People don't plan their radio listening two weeks in advance. Generally, they don't plan it at all.

So if you are going to promote a weekend event, it is best to do a saturation campaign two or three days out, intensifying the day before. Otherwise it is a lot of talk and no gratification.

Today is not "Boss Radio" time. Things have moved on. Radio competes with many entertainment options, and is used as a convenience. Perhaps it was different before we had all the choices, but I think that even then we deluded ourselves into thinking radio was more important.


And if a station tries it again today.....they'll know.

Yes, they will be able to see how much lower than usual the weekend numbers go.
 
No, listeners who hear all those unfamiliar or disliked songs would simply say, "what's this shit?" and find something else to listen to.

#1, this is 1985 and those listeners focus was 50's to 70's music as classics, so they knew them. If any complaints were to arise it would have been the currents they were playing at the time. So they got rid of them.

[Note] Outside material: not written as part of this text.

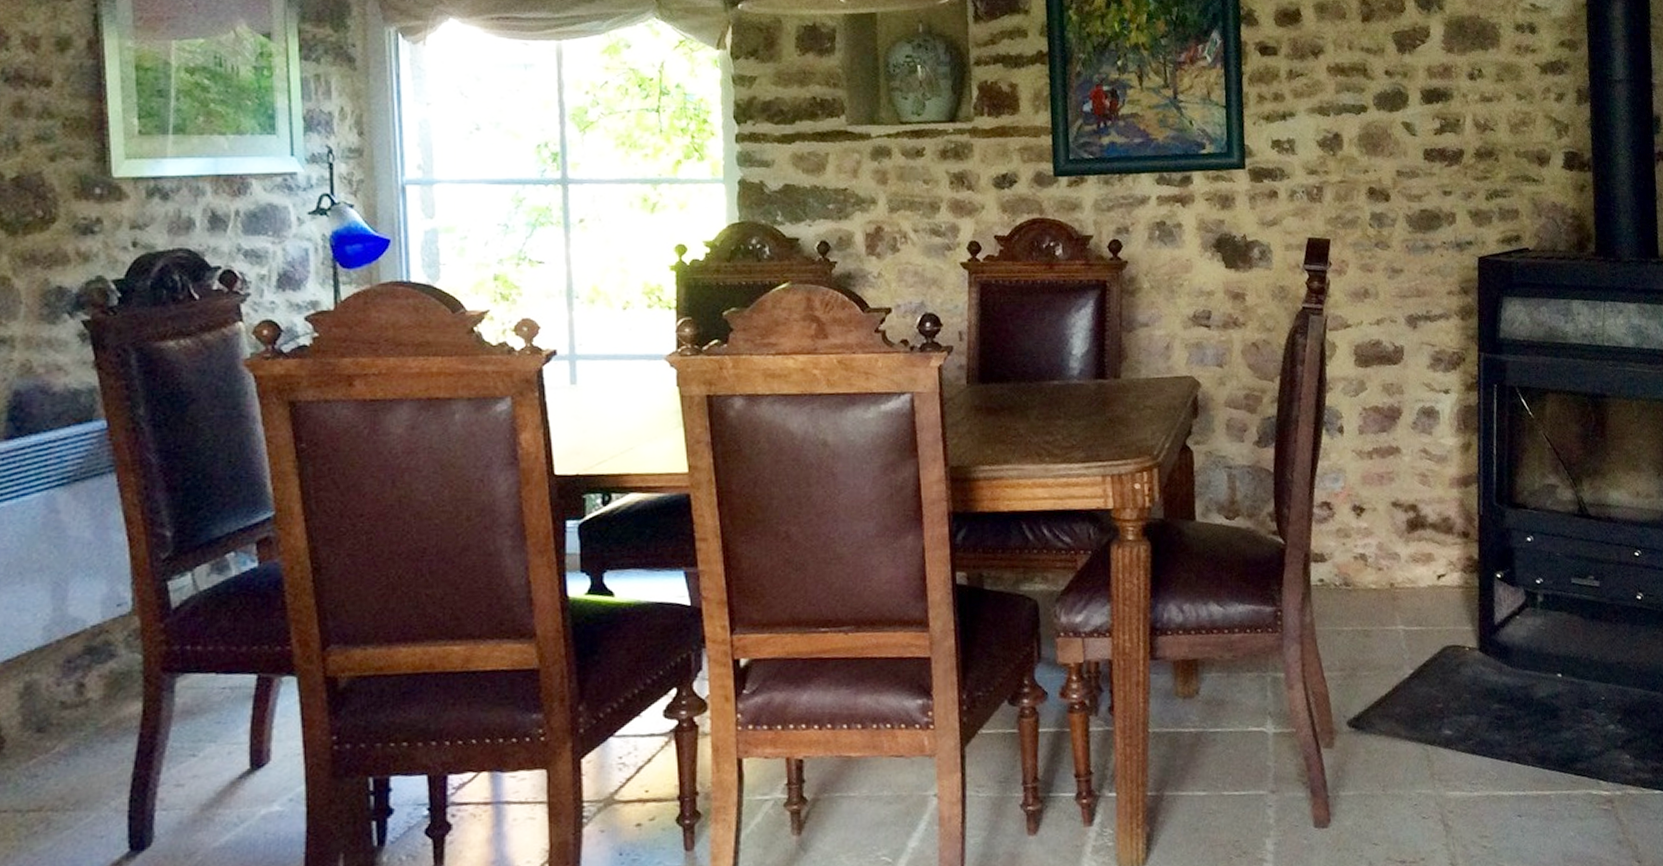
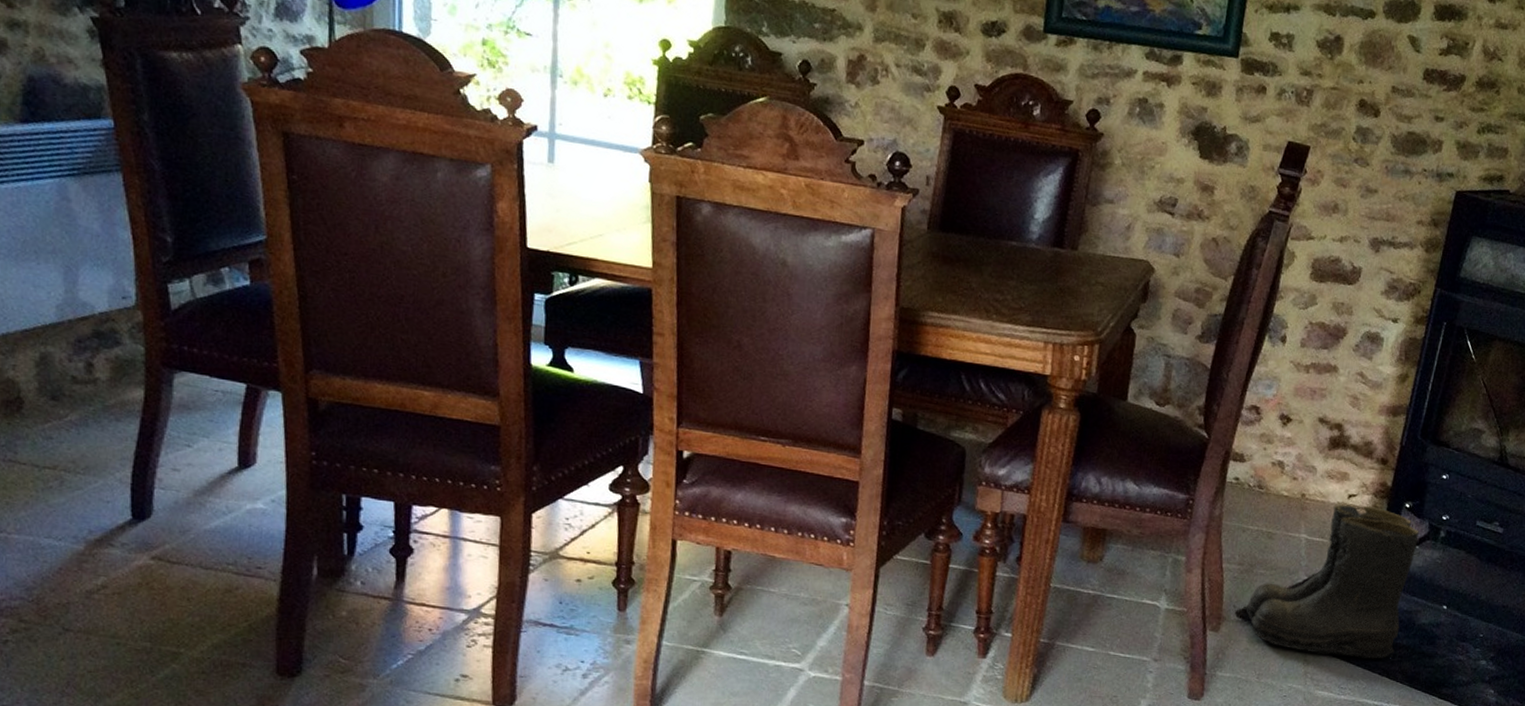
boots: none [1355,583,1519,752] -> present [1244,504,1419,659]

#2, I think you are once again exaggerating about listener reactions. There are hundreds of thousands of listeners in the LA area all with different ideas and agendas. You expect them to all tune away the moment they hear a song they supposedly dislike? No, it does not work that way...at all

If 1962's "Born to Lose" came on, knowing that "I Can't Stop Loving You" just played as an A-side, you'd think they would all tune away and say "What's this shit"?? No, not at all.
 
You expect them to all tune away the moment they hear a song they supposedly dislike? No, it does not work that way...at all

How do you know that? Have you done research on it? We have. I can give you statistical probability. I can tell you how many seconds it takes for a listener to change a station. I can tell you how many of them will never come back. Have you ever done any of that kind of research?
 
So if you are going to promote a weekend event, it is best to do a saturation campaign two or three days out, intensifying the day before. Otherwise it is a lot of talk and no gratification.

That's foolish. Why rev it up only 2-3 days out? It was listener anticipation they were after by announcing it 1-2 weeks in advance, especially by doing the number two's the weekend before.

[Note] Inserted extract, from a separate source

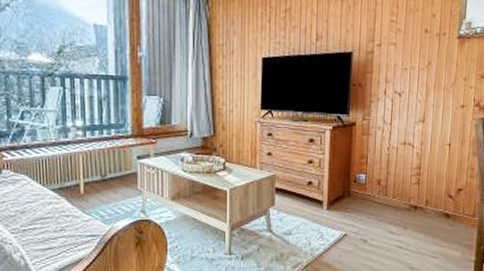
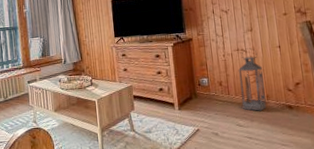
lantern: none [398,142,428,218] -> present [238,48,267,111]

The advantage here is someone who lived the time and moment, vs. someone like you, just downplaying radio station creativity who most likely didn't even know this was on the table. The regular listeners of the time sure did.
 
I thought people didn't listen to the radio anymore, they were off building Spotify playlists.

Don't most stations invite their "fans" aka listeners these days to events via Facebook, Twitter etc?
 
How do you know that? Have you done research on it? We have. I can give you statistical probability. I can tell you how many seconds it takes for a listener to change a station. I can tell you how many of them will never come back. Have you ever done any of that kind of research?

I don't need to research anything. Here's the problem: You guys act that nearly EVERYONE will change the station the moment a "bad" song comes on. It does not work that way. This isn't robotics were EVERYONE thinks exactly the same, all 450,000 of them. This isn't a flock of pigeons all flying away at once when a loud firecracker goes off.

Seriously, is this what you guys assume? Does your coveted research really tell you this? If so, it's flawed and not relevant to human reaction and thinking. Sorry.
 
Seriously, is this what you guys assume? Does your coveted research really tell you this? If so, it's flawed and not relevant to human reaction and thinking. Sorry.

Did I say that everyone thinks the same or acts the same? No. Why don't you answer the question? Radio is not our hobby. It's our job. Try to remember that.